REQUIRED ACTION »
Please repeat the whole listing exactly, but leave the pictures out.

___ MATERIAL SHOWN

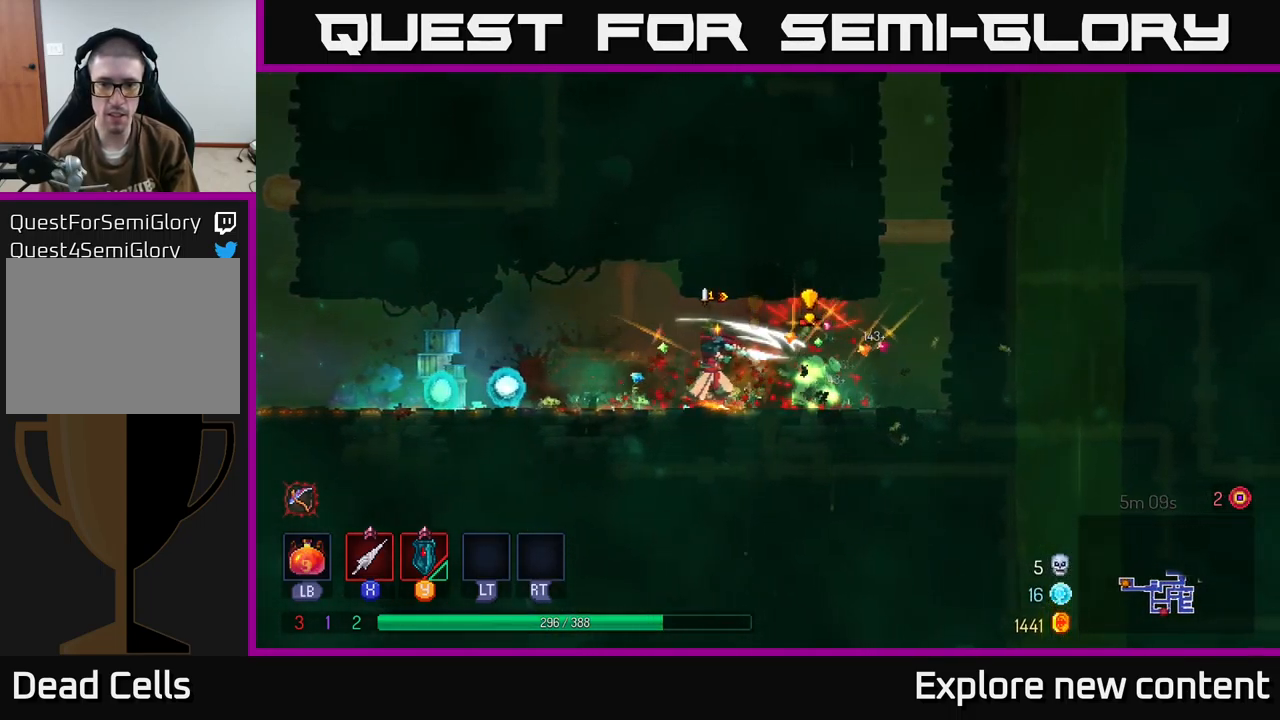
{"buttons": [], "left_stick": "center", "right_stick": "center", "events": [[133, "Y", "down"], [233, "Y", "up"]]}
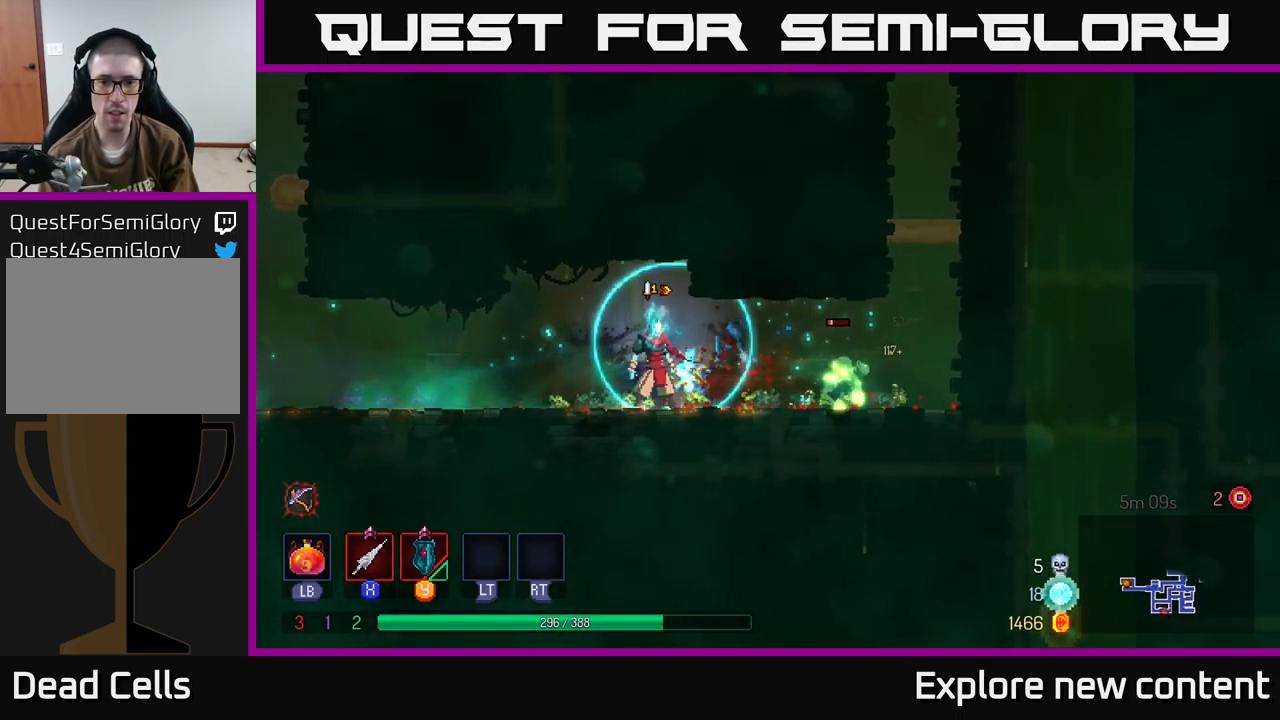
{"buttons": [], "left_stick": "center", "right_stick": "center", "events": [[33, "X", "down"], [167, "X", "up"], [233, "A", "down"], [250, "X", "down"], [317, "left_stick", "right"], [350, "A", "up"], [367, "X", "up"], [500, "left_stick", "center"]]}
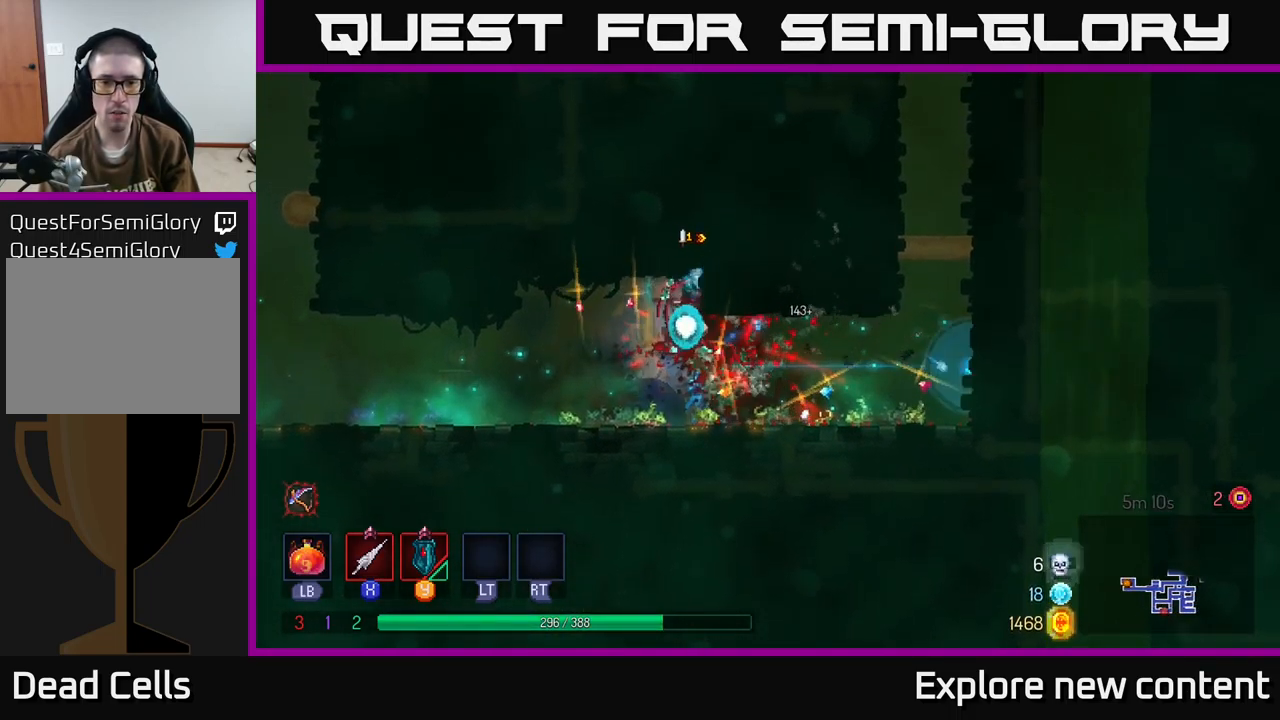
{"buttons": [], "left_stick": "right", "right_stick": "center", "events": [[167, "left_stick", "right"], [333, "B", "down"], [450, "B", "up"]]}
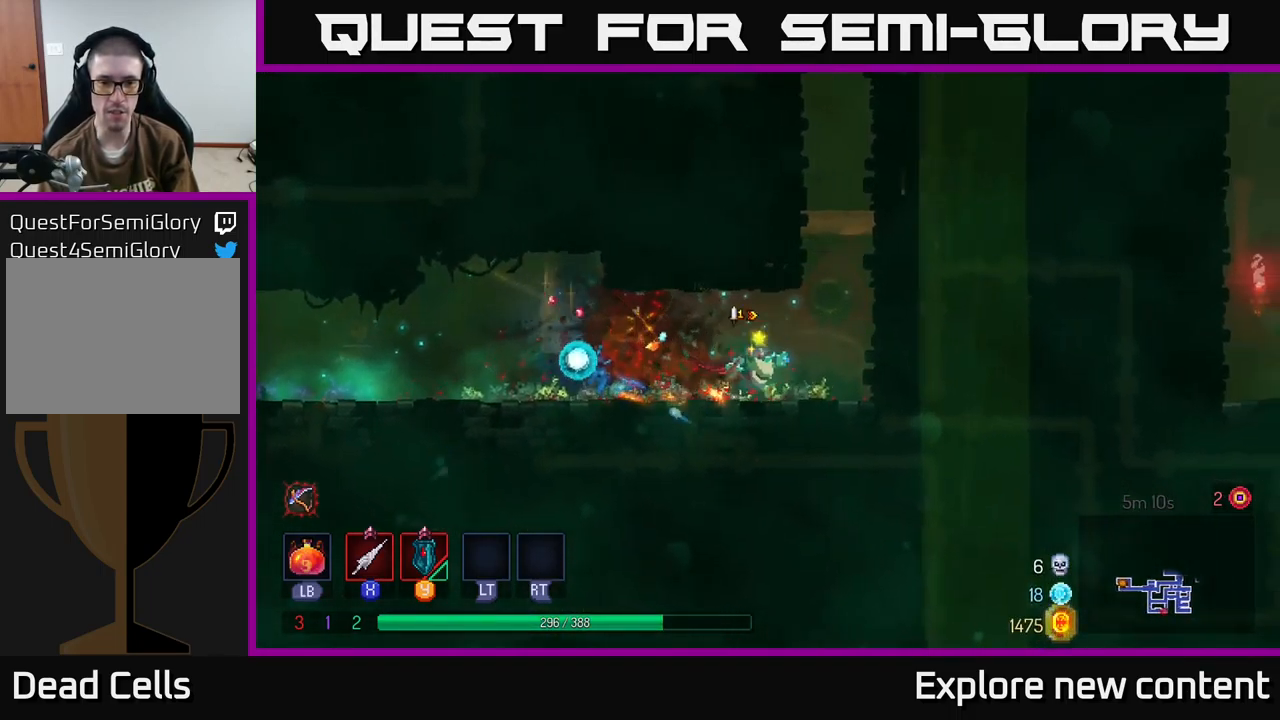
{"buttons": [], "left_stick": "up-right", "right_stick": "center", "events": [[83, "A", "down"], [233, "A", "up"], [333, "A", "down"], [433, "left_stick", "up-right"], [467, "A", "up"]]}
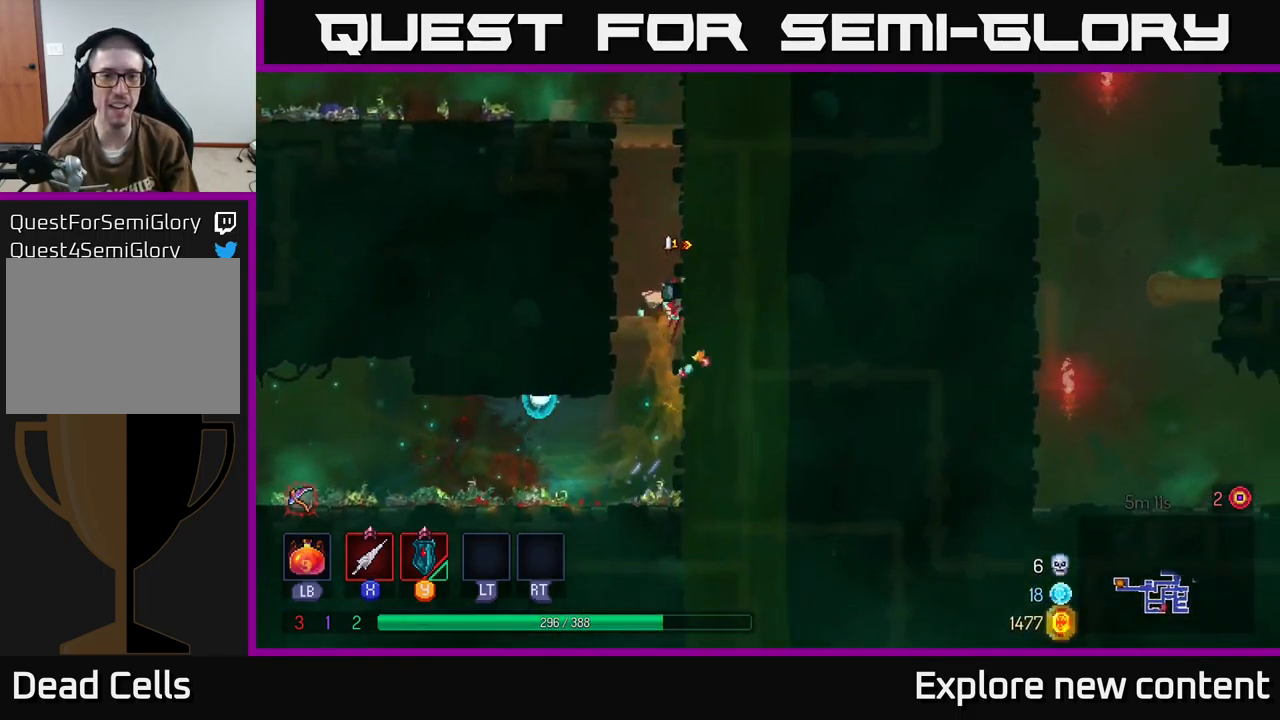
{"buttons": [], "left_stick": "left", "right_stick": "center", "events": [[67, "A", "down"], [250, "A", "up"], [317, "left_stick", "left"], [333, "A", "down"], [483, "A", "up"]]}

______

WRITTEN REPLY »
{"buttons": [], "left_stick": "center", "right_stick": "center", "events": [[133, "Y", "down"], [233, "Y", "up"]]}
{"buttons": [], "left_stick": "center", "right_stick": "center", "events": [[33, "X", "down"], [167, "X", "up"], [233, "A", "down"], [250, "X", "down"], [317, "left_stick", "right"], [350, "A", "up"], [367, "X", "up"], [500, "left_stick", "center"]]}
{"buttons": [], "left_stick": "right", "right_stick": "center", "events": [[167, "left_stick", "right"], [333, "B", "down"], [450, "B", "up"]]}
{"buttons": [], "left_stick": "up-right", "right_stick": "center", "events": [[83, "A", "down"], [233, "A", "up"], [333, "A", "down"], [433, "left_stick", "up-right"], [467, "A", "up"]]}
{"buttons": [], "left_stick": "left", "right_stick": "center", "events": [[67, "A", "down"], [250, "A", "up"], [317, "left_stick", "left"], [333, "A", "down"], [483, "A", "up"]]}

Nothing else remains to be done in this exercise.